Please quote the text on internet access in Nigeria word for word, starting with "Nigerian government proposes" and going on through "quarter of 2022.".

═════ Extracted text

In the first quarter of 2022 Nigeria's internet subscription increased by 2.7%.

Nigerian government proposes a regulatory frame work for Internet of things (IOT).

As of May 2022 Nigeria has about 190 Internet Service provider. Mainone one of the Active internet service providers in Nigeria has launched its open accessed submarine cable which will span 14,000 kilometers and provide international internet connectivity to Nigerians.

The Southwest of Nigeria is ahead of other parts of the country in internet connectivity as 552,667 new subscribers were connected to the internet via ISP in the first quarter of 2022.
Internet user penetration in Nigeria for 2022 is 38.73%.
About 7 million new subscribers joined the internet access connection in November 2021 Which led to an increase in the number of Internet users in the country. However towards the end of 2021 there was a ban by the federal government of Nigeria in the sales of SIM cards to prospective subscribers in other to get those had already gotten their SIMs to be fully registered so that the government could curb the menace of insurgency by Boko Haram and kidnapping activities which was becoming rampant as they used the SIMs for communication, these led to a reduction in the number of active users of the internet until the ban was eased in the first quarter of 2022 and Its expected that there will be a growth of about 60% of Internet penetration before 2026.

MTN, one of the major ISP in Nigeria, has launched the 5G network on the 24 of August, 2022, the 5G service will be provided in Lagos, Abuja, Port-harcourt, Ibadan, Kano, Owerri, Maiduguri which are some of the major cities in Nigeria, those with enabled devices will be allowed to use the service as the ISP is at the testing stage of the network. The implementation of the access to these 5G network will increase the pace for the realization of the national targets in the Nigerian National Broadband Plan with the National Digital Economy Policy and Strategy and also other policies designed to improve Nigeria's digital transformation.

== Internet security in Nigeria ==
Cybercrime is a prevailing issue in Nigeria's internet space as the country is not left out in this world threat with millions lost to cyber criminals. Nigeria is ranked 43 among nations that commit cybercrime in the world with financial scam or fraud as one its major cybercrime being perpetrated in the cyber Space. As a result of the spike in cyber fraud the government of Nigeria in 2003 established the National Cyber security initiative (NCI) and the Nigerian cybercrime working group (NCWG) to curb cybercrimes and provide cyber security. The Nigerian Communications Commission which is under the Federal Ministry of Communications and Digital economy is saddle with the responsibility of providing a crime free cyber space for the teeming internet users and part of their activities is to drop a road map and activate a structure and process to curb cybercrimes most especially the financial fraud perpetrated during online transactions.

Cyber security toolkit has been designed by the federal government of Nigeria to over 41 million Micro, small and medium business enterprise (MSMEs) to protect their online activities. Some of the top cyber security firms in Nigeria includes DreamLab Nigeria limited, CyberSOC, BlackSentry, Ethnos, DataSixth, Chert Security, Rhythex consulting, one alliance, Silexsecure, Xown solutions limited, Web365 Nigeria, Metronet, SData west Africa, Telnol which makes Nigeria to be ranked 75 out of 175 counties making efforts in curbing cybercrimes.

══════════
═════ Listed records

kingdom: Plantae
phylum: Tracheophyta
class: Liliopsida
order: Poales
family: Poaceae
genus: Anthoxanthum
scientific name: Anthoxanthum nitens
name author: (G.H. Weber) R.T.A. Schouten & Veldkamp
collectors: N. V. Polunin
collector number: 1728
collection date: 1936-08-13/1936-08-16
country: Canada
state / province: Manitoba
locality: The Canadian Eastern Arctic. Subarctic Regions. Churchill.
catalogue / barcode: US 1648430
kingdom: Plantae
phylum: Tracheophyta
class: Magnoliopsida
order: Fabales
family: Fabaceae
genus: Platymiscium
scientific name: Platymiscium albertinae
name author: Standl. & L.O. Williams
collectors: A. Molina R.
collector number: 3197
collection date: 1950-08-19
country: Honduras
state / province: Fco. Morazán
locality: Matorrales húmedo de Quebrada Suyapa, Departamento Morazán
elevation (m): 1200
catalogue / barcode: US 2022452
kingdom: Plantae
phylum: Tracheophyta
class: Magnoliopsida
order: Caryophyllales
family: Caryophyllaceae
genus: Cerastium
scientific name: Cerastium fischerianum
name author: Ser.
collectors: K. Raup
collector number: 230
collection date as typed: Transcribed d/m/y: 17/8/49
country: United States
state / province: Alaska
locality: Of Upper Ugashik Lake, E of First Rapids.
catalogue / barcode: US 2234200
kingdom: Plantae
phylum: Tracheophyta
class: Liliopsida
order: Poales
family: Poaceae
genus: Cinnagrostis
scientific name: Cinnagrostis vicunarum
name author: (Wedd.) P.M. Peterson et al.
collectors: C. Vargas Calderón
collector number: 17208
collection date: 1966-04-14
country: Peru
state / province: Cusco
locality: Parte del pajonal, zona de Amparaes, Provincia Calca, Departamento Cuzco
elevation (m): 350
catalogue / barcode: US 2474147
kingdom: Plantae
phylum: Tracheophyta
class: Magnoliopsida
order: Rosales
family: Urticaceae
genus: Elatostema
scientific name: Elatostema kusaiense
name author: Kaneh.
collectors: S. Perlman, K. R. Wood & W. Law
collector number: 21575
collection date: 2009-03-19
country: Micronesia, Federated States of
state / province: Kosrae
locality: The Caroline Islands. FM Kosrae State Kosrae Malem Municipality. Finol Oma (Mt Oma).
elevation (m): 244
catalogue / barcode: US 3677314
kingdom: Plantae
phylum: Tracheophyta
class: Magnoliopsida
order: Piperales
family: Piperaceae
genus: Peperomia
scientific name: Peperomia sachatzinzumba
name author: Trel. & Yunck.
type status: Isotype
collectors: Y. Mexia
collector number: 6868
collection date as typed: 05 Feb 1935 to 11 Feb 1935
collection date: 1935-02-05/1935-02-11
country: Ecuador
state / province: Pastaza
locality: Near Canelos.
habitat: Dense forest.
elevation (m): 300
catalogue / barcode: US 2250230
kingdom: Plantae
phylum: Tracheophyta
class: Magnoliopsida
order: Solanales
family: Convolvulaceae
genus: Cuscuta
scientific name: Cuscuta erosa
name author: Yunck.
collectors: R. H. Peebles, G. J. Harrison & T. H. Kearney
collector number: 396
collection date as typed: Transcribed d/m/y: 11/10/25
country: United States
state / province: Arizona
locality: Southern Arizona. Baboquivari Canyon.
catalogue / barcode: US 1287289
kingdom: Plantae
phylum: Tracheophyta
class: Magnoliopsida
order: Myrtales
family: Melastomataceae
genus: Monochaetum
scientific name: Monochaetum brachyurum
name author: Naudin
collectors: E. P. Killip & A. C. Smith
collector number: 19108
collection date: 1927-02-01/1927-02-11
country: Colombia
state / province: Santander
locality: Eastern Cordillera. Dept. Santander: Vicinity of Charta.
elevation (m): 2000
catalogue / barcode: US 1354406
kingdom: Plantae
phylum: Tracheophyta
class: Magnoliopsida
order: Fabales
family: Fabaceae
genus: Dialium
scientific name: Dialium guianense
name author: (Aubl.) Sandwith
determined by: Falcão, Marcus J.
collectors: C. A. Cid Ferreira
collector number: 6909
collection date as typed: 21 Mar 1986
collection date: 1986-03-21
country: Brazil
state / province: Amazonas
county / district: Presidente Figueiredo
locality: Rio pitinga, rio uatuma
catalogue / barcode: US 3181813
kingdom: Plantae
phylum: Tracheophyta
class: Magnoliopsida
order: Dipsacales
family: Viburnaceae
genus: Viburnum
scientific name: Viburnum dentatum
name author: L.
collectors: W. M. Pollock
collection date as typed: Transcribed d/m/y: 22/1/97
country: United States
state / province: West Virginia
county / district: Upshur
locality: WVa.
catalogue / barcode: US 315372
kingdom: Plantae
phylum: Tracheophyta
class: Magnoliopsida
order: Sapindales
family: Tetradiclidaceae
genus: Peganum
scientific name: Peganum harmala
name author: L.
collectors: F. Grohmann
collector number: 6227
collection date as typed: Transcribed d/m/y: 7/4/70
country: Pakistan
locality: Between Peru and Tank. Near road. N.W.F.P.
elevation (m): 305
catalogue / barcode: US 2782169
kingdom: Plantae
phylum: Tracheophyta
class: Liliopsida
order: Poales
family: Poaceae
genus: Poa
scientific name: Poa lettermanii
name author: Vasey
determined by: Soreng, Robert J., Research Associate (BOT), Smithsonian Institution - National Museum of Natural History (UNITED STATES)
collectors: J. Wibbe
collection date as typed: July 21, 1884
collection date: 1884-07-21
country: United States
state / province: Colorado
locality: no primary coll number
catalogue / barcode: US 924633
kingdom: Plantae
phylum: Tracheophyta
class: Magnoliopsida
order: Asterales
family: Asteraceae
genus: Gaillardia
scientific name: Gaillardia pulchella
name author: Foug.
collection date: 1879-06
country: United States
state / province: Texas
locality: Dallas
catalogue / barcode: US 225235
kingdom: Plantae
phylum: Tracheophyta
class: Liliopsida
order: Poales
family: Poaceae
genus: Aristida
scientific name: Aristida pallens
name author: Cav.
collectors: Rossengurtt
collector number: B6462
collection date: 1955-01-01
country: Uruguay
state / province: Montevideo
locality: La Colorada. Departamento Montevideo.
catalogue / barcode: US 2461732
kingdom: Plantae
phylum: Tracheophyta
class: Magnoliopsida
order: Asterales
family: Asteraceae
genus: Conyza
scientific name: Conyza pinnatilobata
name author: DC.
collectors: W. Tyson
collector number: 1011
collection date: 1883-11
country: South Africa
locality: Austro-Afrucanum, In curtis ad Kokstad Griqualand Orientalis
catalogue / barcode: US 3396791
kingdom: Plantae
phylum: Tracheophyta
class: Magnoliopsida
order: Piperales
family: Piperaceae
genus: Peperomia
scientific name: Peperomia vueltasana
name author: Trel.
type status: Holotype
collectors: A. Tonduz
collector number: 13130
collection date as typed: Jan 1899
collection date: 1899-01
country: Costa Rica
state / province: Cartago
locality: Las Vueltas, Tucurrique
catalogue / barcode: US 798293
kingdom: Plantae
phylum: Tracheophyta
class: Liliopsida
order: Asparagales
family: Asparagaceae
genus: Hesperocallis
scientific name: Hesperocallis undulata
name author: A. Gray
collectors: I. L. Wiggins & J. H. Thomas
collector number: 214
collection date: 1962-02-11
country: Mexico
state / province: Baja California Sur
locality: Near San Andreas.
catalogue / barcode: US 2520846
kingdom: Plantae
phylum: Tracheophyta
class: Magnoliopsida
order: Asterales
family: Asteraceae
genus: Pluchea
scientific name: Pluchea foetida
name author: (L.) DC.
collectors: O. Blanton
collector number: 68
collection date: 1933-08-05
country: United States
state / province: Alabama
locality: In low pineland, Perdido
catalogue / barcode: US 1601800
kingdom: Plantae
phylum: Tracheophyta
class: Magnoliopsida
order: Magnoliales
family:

══════════

Problem solution:
Nigerian government proposes a regulatory frame work for Internet of things (IOT).

As of May 2022 Nigeria has about 190 Internet Service provider. Mainone one of the Active internet service providers in Nigeria has launched its open accessed submarine cable which will span 14,000 kilometers and provide international internet connectivity to Nigerians.

The Southwest of Nigeria is ahead of other parts of the country in internet connectivity as 552,667 new subscribers were connected to the internet via ISP in the first quarter of 2022.